§ WHAT IS EXPECTED
Copy out, from the data, each line containing the string "SilkS".

§ DATA PROVIDED
....
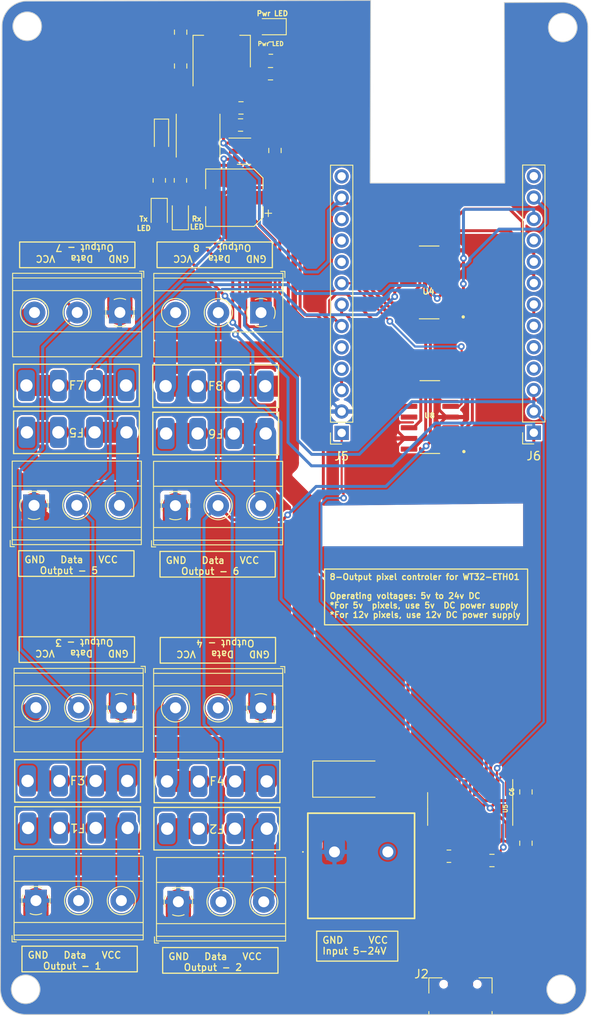
<source format=kicad_pcb>
(kicad_pcb
	(version 20240108)
	(generator "pcbnew")
	(generator_version "8.0")
	(general
		(thickness 1.6)
		(legacy_teardrops no)
	)
	(paper "A4")
	(layers
		(0 "F.Cu" signal)
		(31 "B.Cu" signal)
		(32 "B.Adhes" user "B.Adhesive")
		(33 "F.Adhes" user "F.Adhesive")
		(34 "B.Paste" user)
		(35 "F.Paste" user)
		(36 "B.SilkS" user "B.Silkscreen")
		(37 "F.SilkS" user "F.Silkscreen")
		(38 "B.Mask" user)
		(39 "F.Mask" user)
		(40 "Dwgs.User" user "User.Drawings")
		(41 "Cmts.User" user "User.Comments")
		(42 "Eco1.User" user "User.Eco1")
		(43 "Eco2.User" user "User.Eco2")
		(44 "Edge.Cuts" user)
		(45 "Margin" user)
		(46 "B.CrtYd" user "B.Courtyard")
		(47 "F.CrtYd" user "F.Courtyard")
		(48 "B.Fab" user)
		(49 "F.Fab" user)
		(50 "User.1" user)
		(51 "User.2" user)
		(52 "User.3" user)
		(53 "User.4" user)
		(54 "User.5" user)
		(55 "User.6" user)
		(56 "User.7" user)
		(57 "User.8" user)
		(58 "User.9" user)
	)
	(setup
		(pad_to_mask_clearance 0)
		(allow_soldermask_bridges_in_footprints no)
		(grid_origin 98.316769 129.612)
		(pcbplotparams
			(layerselection 0x00010fc_ffffffff)
			(plot_on_all_layers_selection 0x0000000_00000000)
			(disableapertmacros no)
			(usegerberextensions no)
			(usegerberattributes yes)
			(usegerberadvancedattributes yes)
			(creategerberjobfile yes)
			(dashed_line_dash_ratio 12.000000)
			(dashed_line_gap_ratio 3.000000)
			(svgprecision 4)
			(plotframeref no)
			(viasonmask no)
			(mode 1)
			(useauxorigin no)
			(hpglpennumber 1)
			(hpglpenspeed 20)
			(hpglpendiameter 15.000000)
			(pdf_front_fp_property_popups yes)
			(pdf_back_fp_property_popups yes)
			(dxfpolygonmode yes)
			(dxfimperialunits yes)
			(dxfusepcbnewfont yes)
			(psnegative no)
			(psa4output no)
			(plotreference yes)
			(plotvalue yes)
			(plotfptext yes)
			(plotinvisibletext no)
			(sketchpadsonfab no)
			(subtractmaskfromsilk no)
			(outputformat 4)
			(mirror no)
			(drillshape 1)
			(scaleselection 1)
			(outputdirectory "plot/pdf/")
		)
	)
	(net 0 "")
	(net 1 "RPP")
	(net 2 "GND")
	(net 3 "Net-(U1-SW)")
	(net 4 "Net-(U1-BST)")
	(net 5 "VOUT")
	(net 6 "VIN")
	(net 7 "Net-(D2-K)")
	(net 8 "3V3")
	(net 9 "Net-(JST1-Pin_3)")
	(net 10 "Net-(JST2-Pin_3)")
	(net 11 "Net-(JST5-Pin_3)")
	(net 12 "3.3V")
	(net 13 "Port-1")
	(net 14 "Port-2")
	(net 15 "Net-(JST6-Pin_3)")
	(net 16 "Net-(JST3-Pin_3)")
	(net 17 "EN")
	(net 18 "Net-(JST7-Pin_3)")
	(net 19 "RxOut")
	(net 20 "Net-(D3-A)")
	(net 21 "TxOut")
	(net 22 "Net-(D4-A)")
	(net 23 "Net-(D5-A)")
	(net 24 "Net-(J2-D-)")
	(net 25 "Net-(J2-D+)")
	(net 26 "unconnected-(J2-ID-Pad4)")
	(net 27 "DTR")
	(net 28 "IO0")
	(net 29 "unconnected-(U5-NC-Pad7)")
	(net 30 "unconnected-(U5-NC-Pad8)")
	(net 31 "unconnected-(U5-~{CTS}-Pad9)")
	(net 32 "unconnected-(U5-~{DSR}-Pad10)")
	(net 33 "unconnected-(U5-~{RI}-Pad11)")
	(net 34 "unconnected-(U5-~{DCD}-Pad12)")
	(net 35 "unconnected-(U5-R232-Pad15)")
	(net 36 "Net-(JST4-Pin_3)")
	(net 37 "Port-8")
	(net 38 "Port-5")
	(net 39 "Output-3")
	(net 40 "Output-4")
	(net 41 "Port-4")
	(net 42 "Port-3")
	(net 43 "Output-1")
	(net 44 "Output-2")
	(net 45 "Port-7")
	(net 46 "Port-6")
	(net 47 "Output-5")
	(net 48 "Output-6")
	(net 49 "Output-7")
	(net 50 "Output-8")
	(net 51 "Net-(JST8-Pin_3)")
	(net 52 "unconnected-(J5-Pin_9-Pad9)")
	(net 53 "unconnected-(J5-Pin_11-Pad11)")
	(net 54 "unconnected-(J5-Pin_5-Pad5)")
	(net 55 "unconnected-(J5-Pin_10-Pad10)")
	(net 56 "unconnected-(J5-Pin_13-Pad13)")
	(net 57 "unconnected-(J5-Pin_4-Pad4)")
	(net 58 "unconnected-(J6-Pin_10-Pad10)")
	(net 59 "unconnected-(J6-Pin_4-Pad4)")
	(net 60 "unconnected-(J6-Pin_5-Pad5)")
	(net 61 "unconnected-(J6-Pin_6-Pad6)")
	(net 62 "unconnected-(J6-Pin_13-Pad13)")
	(footprint "Capacitor_SMD:C_0805_2012Metric_Pad1.18x1.45mm_HandSolder" (layer "F.Cu") (at 136.959597 128.184797 180))
	(footprint "MicroUSB:USB_Micro-B_Unknown_5s_SMT" (layer "F.Cu") (at 133.215697 142.736097))
	(footprint "TerminalBlock_Phoenix:TerminalBlock_Phoenix_MKDS-1,5-3-5.08_1x03_P5.08mm_Horizontal" (layer "F.Cu") (at 92.700597 63.064497 180))
	(footprint "TerminalBlock_Phoenix:TerminalBlock_Phoenix_MKDS-1,5-3-5.08_1x03_P5.08mm_Horizontal" (layer "F.Cu") (at 92.874997 110.015397 180))
	(footprint "WT32-ETH-Fuse-Holder:MCCQ-122_MTC" (layer "F.Cu") (at 81.820897 118.726997))
	(footprint "Capacitor_SMD:C_0805_2012Metric_Pad1.18x1.45mm_HandSolder" (layer "F.Cu") (at 141.002097 120.035297 90))
	(footprint "TerminalBlock_Phoenix:TerminalBlock_Phoenix_MKDS-1,5-3-5.08_1x03_P5.08mm_Horizontal" (layer "F.Cu") (at 109.490997 63.081097 180))
	(footprint "Package_TO_SOT_SMD:SOT-223-3_TabPin2" (layer "F.Cu") (at 104.812097 32.035297 90))
	(footprint "LED_SMD:LED_0805_2012Metric_Pad1.15x1.40mm_HandSolder" (layer "F.Cu") (at 110.631097 29.103297 180))
	(footprint "SN74HC125DR:SOIC127P600X175-14N" (layer "F.Cu") (at 129.572097 75.490397 180))
	(footprint "Capacitor_SMD:C_0805_2012Metric_Pad1.18x1.45mm_HandSolder" (layer "F.Cu") (at 99.928597 33.774797 90))
	(footprint "WT32-ETH-Fuse-Holder:MCCQ-122_MTC" (layer "F.Cu") (at 81.681697 71.736997))
	(footprint "Diode_SMD:D_SOD-323_HandSoldering" (layer "F.Cu") (at 97.649597 42.091297 -90))
	(footprint "Package_TO_SOT_SMD:TSOT-23-6" (layer "F.Cu") (at 107.470597 43.901297))
	(footprint "TerminalBlock_Phoenix:TerminalBlock_Phoenix_MKDS-1,5-3-5.08_1x03_P5.08mm_Horizontal" (layer "F.Cu") (at 109.473397 110.043197 180))
	(footprint "WT32-ETH-Fuse-Holder:MCCQ-122_MTC" (layer "F.Cu") (at 98.241997 71.820497))
	(footprint "Capacitor_SMD:C_0805_2012Metric_Pad1.18x1.45mm_HandSolder" (layer "F.Cu") (at 141.002097 126.131297 90))
	(footprint "WT32-ETH-Fuse-Holder:MCCQ-122_MTC" (layer "F.Cu") (at 98.408997 118.782597))
	(footprint "TerminalBlock_Phoenix:TerminalBlock_Phoenix_MKDS-1,5-3-5.08_1x03_P5.08mm_Horizontal" (layer "F.Cu") (at 99.303197 86.014997))
	(footprint "Connector_PinSocket_2.54mm:PinSocket_1x13_P2.54mm_Vertical" (layer "F.Cu") (at 119.081743 77.370397 180))
	(footprint "Diode_SMD:D_SMB_Handsoldering" (layer "F.Cu") (at 120.349597 118.511297))
	(footprint "SN74HC125DR:SOIC127P600X175-14N" (layer "F.Cu") (at 129.493597 59.490397 180))
	(footprint "WT32-ETH-Fuse-Holder:MCCQ-122_MTC" (layer "F.Cu") (at 93.526497 124.321297 180))
	(footprint "Resistor_SMD:R_0805_2012Metric_Pad1.20x1.40mm_HandSolder" (layer "F.Cu") (at 131.842097 127.676797))
	(footprint "TerminalBlock_Phoenix:TerminalBlock_Phoenix_MKDS-1,5-3-5.08_1x03_P5.08mm_Horizontal" (layer "F.Cu") (at 82.492397 85.987197))
	(footprint "Capacitor_SMD:C_0805_2012Metric_Pad1.18x1.45mm_HandSolder" (layer "F.Cu") (at 111.148097 43.813797 90))
	(footprint "Package_SO:SOP-16_3.9x9.9mm_P1.27mm" (layer "F.Cu") (at 134.372097 122.061997 -90))
	(footprint "WT32-ETH-Fuse-Holder:MCCQ-122_MTC" (layer "F.Cu") (at 93.387397 77.303497 180))
	(footprint "TerminalBlock_Phoenix:TerminalBlock_Phoenix_MKDS-1,5-3-5.08_1x03_P5.08mm_Horizontal"
		(layer "F.Cu")
		(uuid "9ee4a3b8-728a-41ab-b56e-42f8330515ac")
		(at 99.655397 133.088497)
		(descr "Terminal Block Phoenix MKDS-1,5-3-5.08, 3 pins, pitch 5.08mm, size 15.2x9.8mm^2, drill diamater 1.3mm, pad diameter 2.6mm, see http://www.farnell.com/datasheets/100425.pdf, script-generated using https://github.com/pointhi/kicad-footprint-generator/scripts/TerminalBlock_Phoenix")
		(tags "THT Terminal Block Phoenix MKDS-1,5-3-5.08 pitch 5.08mm size 15.2x9.8mm^2 drill 1.3mm pad 2.6mm")
		(prope
... [627334 chars truncated]
</source>
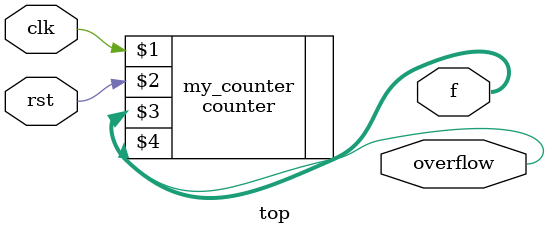
<source format=v>
`include "./counter.v"

parameter DIGITS = 3;

module top(
    input clk,
    input rst,
    output reg [DIGITS:0] f,
    output reg overflow
);
    counter#(DIGITS) my_counter (clk, rst, f, overflow);
endmodule
</source>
....
§ TASK OUTPUT
		(36 "B.SilkS" user "B.Silkscreen")
		(37 "F.SilkS" user "F.Silkscreen")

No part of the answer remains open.